▶ _Records for the exercise_
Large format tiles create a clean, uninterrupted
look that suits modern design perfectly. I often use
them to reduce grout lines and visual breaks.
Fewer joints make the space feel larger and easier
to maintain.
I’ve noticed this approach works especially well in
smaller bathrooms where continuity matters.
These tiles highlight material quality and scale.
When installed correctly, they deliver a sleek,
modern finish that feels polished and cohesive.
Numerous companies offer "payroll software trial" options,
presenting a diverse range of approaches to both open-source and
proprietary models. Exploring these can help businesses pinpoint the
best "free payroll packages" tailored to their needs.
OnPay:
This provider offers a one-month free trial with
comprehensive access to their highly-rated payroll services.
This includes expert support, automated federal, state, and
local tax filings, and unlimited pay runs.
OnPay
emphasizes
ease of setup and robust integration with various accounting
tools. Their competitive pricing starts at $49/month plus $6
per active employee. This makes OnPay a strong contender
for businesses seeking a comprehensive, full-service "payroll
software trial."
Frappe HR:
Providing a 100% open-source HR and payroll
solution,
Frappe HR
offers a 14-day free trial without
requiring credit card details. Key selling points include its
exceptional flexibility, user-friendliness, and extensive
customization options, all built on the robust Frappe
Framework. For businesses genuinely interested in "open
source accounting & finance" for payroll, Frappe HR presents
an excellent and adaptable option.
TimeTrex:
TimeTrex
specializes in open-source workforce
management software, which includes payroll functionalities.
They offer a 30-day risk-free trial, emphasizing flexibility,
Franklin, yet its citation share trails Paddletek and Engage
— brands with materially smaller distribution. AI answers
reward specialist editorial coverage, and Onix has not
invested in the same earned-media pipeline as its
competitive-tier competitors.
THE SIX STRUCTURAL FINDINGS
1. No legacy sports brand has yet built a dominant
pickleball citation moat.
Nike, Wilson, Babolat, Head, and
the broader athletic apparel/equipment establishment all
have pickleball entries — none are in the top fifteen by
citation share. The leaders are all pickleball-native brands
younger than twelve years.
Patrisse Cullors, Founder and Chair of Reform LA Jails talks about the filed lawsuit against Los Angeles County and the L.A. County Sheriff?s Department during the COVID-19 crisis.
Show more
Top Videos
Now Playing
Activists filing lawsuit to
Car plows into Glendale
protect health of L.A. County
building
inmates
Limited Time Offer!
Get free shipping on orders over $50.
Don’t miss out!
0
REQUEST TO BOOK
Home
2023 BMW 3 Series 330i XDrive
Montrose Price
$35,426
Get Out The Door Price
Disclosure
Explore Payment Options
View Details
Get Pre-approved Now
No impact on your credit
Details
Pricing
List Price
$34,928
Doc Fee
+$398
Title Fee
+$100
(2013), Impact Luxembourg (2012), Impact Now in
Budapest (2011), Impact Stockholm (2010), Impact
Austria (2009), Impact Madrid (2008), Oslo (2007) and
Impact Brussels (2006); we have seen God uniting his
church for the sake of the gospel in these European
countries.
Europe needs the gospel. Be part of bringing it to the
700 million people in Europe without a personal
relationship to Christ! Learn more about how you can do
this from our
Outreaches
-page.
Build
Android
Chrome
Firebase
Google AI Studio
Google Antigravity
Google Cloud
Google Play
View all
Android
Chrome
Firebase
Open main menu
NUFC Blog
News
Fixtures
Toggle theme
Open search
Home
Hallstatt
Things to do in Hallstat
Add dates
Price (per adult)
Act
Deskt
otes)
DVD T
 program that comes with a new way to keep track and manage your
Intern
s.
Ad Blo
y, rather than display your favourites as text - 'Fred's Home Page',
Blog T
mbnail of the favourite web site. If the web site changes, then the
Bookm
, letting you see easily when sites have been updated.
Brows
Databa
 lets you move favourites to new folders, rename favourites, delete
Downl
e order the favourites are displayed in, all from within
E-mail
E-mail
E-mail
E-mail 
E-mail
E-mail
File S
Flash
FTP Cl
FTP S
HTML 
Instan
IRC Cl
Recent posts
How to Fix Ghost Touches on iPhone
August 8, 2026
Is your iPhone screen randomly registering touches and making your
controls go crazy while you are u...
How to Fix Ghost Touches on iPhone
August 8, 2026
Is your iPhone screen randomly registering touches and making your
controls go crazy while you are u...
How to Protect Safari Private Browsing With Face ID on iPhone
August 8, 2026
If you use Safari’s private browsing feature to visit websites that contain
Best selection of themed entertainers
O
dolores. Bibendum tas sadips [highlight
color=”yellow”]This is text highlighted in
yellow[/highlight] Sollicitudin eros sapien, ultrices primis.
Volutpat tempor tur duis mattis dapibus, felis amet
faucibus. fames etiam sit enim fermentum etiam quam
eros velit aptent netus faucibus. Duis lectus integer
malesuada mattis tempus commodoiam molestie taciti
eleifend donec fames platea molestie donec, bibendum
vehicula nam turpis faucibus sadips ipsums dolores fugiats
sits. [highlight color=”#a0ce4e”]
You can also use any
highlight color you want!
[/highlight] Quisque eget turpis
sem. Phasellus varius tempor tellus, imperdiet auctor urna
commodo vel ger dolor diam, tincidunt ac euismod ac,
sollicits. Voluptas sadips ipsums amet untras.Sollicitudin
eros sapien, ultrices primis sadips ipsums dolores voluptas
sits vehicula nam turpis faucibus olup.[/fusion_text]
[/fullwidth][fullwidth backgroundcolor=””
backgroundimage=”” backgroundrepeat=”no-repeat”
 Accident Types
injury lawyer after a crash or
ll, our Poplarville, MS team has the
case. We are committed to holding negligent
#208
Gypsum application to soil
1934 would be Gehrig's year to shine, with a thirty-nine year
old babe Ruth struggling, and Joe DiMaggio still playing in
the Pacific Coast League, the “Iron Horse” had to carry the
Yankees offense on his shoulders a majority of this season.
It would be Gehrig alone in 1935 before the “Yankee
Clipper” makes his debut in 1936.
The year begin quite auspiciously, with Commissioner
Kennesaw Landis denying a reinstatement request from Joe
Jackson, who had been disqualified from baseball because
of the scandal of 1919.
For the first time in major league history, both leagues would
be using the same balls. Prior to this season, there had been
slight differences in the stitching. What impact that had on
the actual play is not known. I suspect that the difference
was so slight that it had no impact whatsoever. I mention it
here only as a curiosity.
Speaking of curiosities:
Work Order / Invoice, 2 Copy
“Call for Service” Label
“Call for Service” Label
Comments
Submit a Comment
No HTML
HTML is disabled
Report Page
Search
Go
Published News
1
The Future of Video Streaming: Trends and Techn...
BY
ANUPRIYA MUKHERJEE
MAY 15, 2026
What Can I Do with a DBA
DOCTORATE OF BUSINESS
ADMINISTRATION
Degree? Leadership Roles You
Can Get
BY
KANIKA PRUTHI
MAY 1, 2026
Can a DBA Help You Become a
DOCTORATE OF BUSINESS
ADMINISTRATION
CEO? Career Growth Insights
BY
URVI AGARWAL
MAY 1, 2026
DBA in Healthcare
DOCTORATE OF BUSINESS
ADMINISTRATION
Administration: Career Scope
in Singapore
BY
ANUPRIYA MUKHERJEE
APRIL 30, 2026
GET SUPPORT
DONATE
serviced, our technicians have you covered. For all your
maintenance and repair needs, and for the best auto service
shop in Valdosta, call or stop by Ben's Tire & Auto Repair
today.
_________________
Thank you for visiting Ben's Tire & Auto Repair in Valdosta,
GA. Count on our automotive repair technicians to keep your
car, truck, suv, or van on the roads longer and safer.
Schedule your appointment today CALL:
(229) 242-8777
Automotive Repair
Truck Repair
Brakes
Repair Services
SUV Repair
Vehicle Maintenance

▶ _Exercise brief_
Whatever lines appear above, reproduce every one of them exactly.

▶ _Response for this exercise_
Large format tiles create a clean, uninterrupted
look that suits modern design perfectly. I often use
them to reduce grout lines and visual breaks.
Fewer joints make the space feel larger and easier
to maintain.
I’ve noticed this approach works especially well in
smaller bathrooms where continuity matters.
These tiles highlight material quality and scale.
When installed correctly, they deliver a sleek,
modern finish that feels polished and cohesive.
Numerous companies offer "payroll software trial" options,
presenting a diverse range of approaches to both open-source and
proprietary models. Exploring these can help businesses pinpoint the
best "free payroll packages" tailored to their needs.
OnPay:
This provider offers a one-month free trial with
comprehensive access to their highly-rated payroll services.
This includes expert support, automated federal, state, and
local tax filings, and unlimited pay runs.
OnPay
emphasizes
ease of setup and robust integration with various accounting
tools. Their competitive pricing starts at $49/month plus $6
per active employee. This makes OnPay a strong contender
for businesses seeking a comprehensive, full-service "payroll
software trial."
Frappe HR:
Providing a 100% open-source HR and payroll
solution,
Frappe HR
offers a 14-day free trial without
requiring credit card details. Key selling points include its
exceptional flexibility, user-friendliness, and extensive
customization options, all built on the robust Frappe
Framework. For businesses genuinely interested in "open
source accounting & finance" for payroll, Frappe HR presents
an excellent and adaptable option.
TimeTrex:
TimeTrex
specializes in open-source workforce
management software, which includes payroll functionalities.
They offer a 30-day risk-free trial, emphasizing flexibility,
Franklin, yet its citation share trails Paddletek and Engage
— brands with materially smaller distribution. AI answers
reward specialist editorial coverage, and Onix has not
invested in the same earned-media pipeline as its
competitive-tier competitors.
THE SIX STRUCTURAL FINDINGS
1. No legacy sports brand has yet built a dominant
pickleball citation moat.
Nike, Wilson, Babolat, Head, and
the broader athletic apparel/equipment establishment all
have pickleball entries — none are in the top fifteen by
citation share. The leaders are all pickleball-native brands
younger than twelve years.
Patrisse Cullors, Founder and Chair of Reform LA Jails talks about the filed lawsuit against Los Angeles County and the L.A. County Sheriff?s Department during the COVID-19 crisis.
Show more
Top Videos
Now Playing
Activists filing lawsuit to
Car plows into Glendale
protect health of L.A. County
building
inmates
Limited Time Offer!
Get free shipping on orders over $50.
Don’t miss out!
0
REQUEST TO BOOK
Home
2023 BMW 3 Series 330i XDrive
Montrose Price
$35,426
Get Out The Door Price
Disclosure
Explore Payment Options
View Details
Get Pre-approved Now
No impact on your credit
Details
Pricing
List Price
$34,928
Doc Fee
+$398
Title Fee
+$100
(2013), Impact Luxembourg (2012), Impact Now in
Budapest (2011), Impact Stockholm (2010), Impact
Austria (2009), Impact Madrid (2008), Oslo (2007) and
Impact Brussels (2006); we have seen God uniting his
church for the sake of the gospel in these European
countries.
Europe needs the gospel. Be part of bringing it to the
700 million people in Europe without a personal
relationship to Christ! Learn more about how you can do
this from our
Outreaches
-page.
Build
Android
Chrome
Firebase
Google AI Studio
Google Antigravity
Google Cloud
Google Play
View all
Android
Chrome
Firebase
Open main menu
NUFC Blog
News
Fixtures
Toggle theme
Open search
Home
Hallstatt
Things to do in Hallstat
Add dates
Price (per adult)
Act
Deskt
otes)
DVD T
 program that comes with a new way to keep track and manage your
Intern
s.
Ad Blo
y, rather than display your favourites as text - 'Fred's Home Page',
Blog T
mbnail of the favourite web site. If the web site changes, then the
Bookm
, letting you see easily when sites have been updated.
Brows
Databa
 lets you move favourites to new folders, rename favourites, delete
Downl
e order the favourites are displayed in, all from within
E-mail
E-mail
E-mail
E-mail 
E-mail
E-mail
File S
Flash
FTP Cl
FTP S
HTML 
Instan
IRC Cl
Recent posts
How to Fix Ghost Touches on iPhone
August 8, 2026
Is your iPhone screen randomly registering touches and making your
controls go crazy while you are u...
How to Fix Ghost Touches on iPhone
August 8, 2026
Is your iPhone screen randomly registering touches and making your
controls go crazy while you are u...
How to Protect Safari Private Browsing With Face ID on iPhone
August 8, 2026
If you use Safari’s private browsing feature to visit websites that contain
Best selection of themed entertainers
O
dolores. Bibendum tas sadips [highlight
color=”yellow”]This is text highlighted in
yellow[/highlight] Sollicitudin eros sapien, ultrices primis.
Volutpat tempor tur duis mattis dapibus, felis amet
faucibus. fames etiam sit enim fermentum etiam quam
eros velit aptent netus faucibus. Duis lectus integer
malesuada mattis tempus commodoiam molestie taciti
eleifend donec fames platea molestie donec, bibendum
vehicula nam turpis faucibus sadips ipsums dolores fugiats
sits. [highlight color=”#a0ce4e”]
You can also use any
highlight color you want!
[/highlight] Quisque eget turpis
sem. Phasellus varius tempor tellus, imperdiet auctor urna
commodo vel ger dolor diam, tincidunt ac euismod ac,
sollicits. Voluptas sadips ipsums amet untras.Sollicitudin
eros sapien, ultrices primis sadips ipsums dolores voluptas
sits vehicula nam turpis faucibus olup.[/fusion_text]
[/fullwidth][fullwidth backgroundcolor=””
backgroundimage=”” backgroundrepeat=”no-repeat”
 Accident Types
injury lawyer after a crash or
ll, our Poplarville, MS team has the
case. We are committed to holding negligent
#208
Gypsum application to soil
1934 would be Gehrig's year to shine, with a thirty-nine year
old babe Ruth struggling, and Joe DiMaggio still playing in
the Pacific Coast League, the “Iron Horse” had to carry the
Yankees offense on his shoulders a majority of this season.
It would be Gehrig alone in 1935 before the “Yankee
Clipper” makes his debut in 1936.
The year begin quite auspiciously, with Commissioner
Kennesaw Landis denying a reinstatement request from Joe
Jackson, who had been disqualified from baseball because
of the scandal of 1919.
For the first time in major league history, both leagues would
be using the same balls. Prior to this season, there had been
slight differences in the stitching. What impact that had on
the actual play is not known. I suspect that the difference
was so slight that it had no impact whatsoever. I mention it
here only as a curiosity.
Speaking of curiosities:
Work Order / Invoice, 2 Copy
“Call for Service” Label
“Call for Service” Label
Comments
Submit a Comment
No HTML
HTML is disabled
Report Page
Search
Go
Published News
1
The Future of Video Streaming: Trends and Techn...
BY
ANUPRIYA MUKHERJEE
MAY 15, 2026
What Can I Do with a DBA
DOCTORATE OF BUSINESS
ADMINISTRATION
Degree? Leadership Roles You
Can Get
BY
KANIKA PRUTHI
MAY 1, 2026
Can a DBA Help You Become a
DOCTORATE OF BUSINESS
ADMINISTRATION
CEO? Career Growth Insights
BY
URVI AGARWAL
MAY 1, 2026
DBA in Healthcare
DOCTORATE OF BUSINESS
ADMINISTRATION
Administration: Career Scope
in Singapore
BY
ANUPRIYA MUKHERJEE
APRIL 30, 2026
GET SUPPORT
DONATE
serviced, our technicians have you covered. For all your
maintenance and repair needs, and for the best auto service
shop in Valdosta, call or stop by Ben's Tire & Auto Repair
today.
_________________
Thank you for visiting Ben's Tire & Auto Repair in Valdosta,
GA. Count on our automotive repair technicians to keep your
car, truck, suv, or van on the roads longer and safer.
Schedule your appointment today CALL:
(229) 242-8777
Automotive Repair
Truck Repair
Brakes
Repair Services
SUV Repair
Vehicle Maintenance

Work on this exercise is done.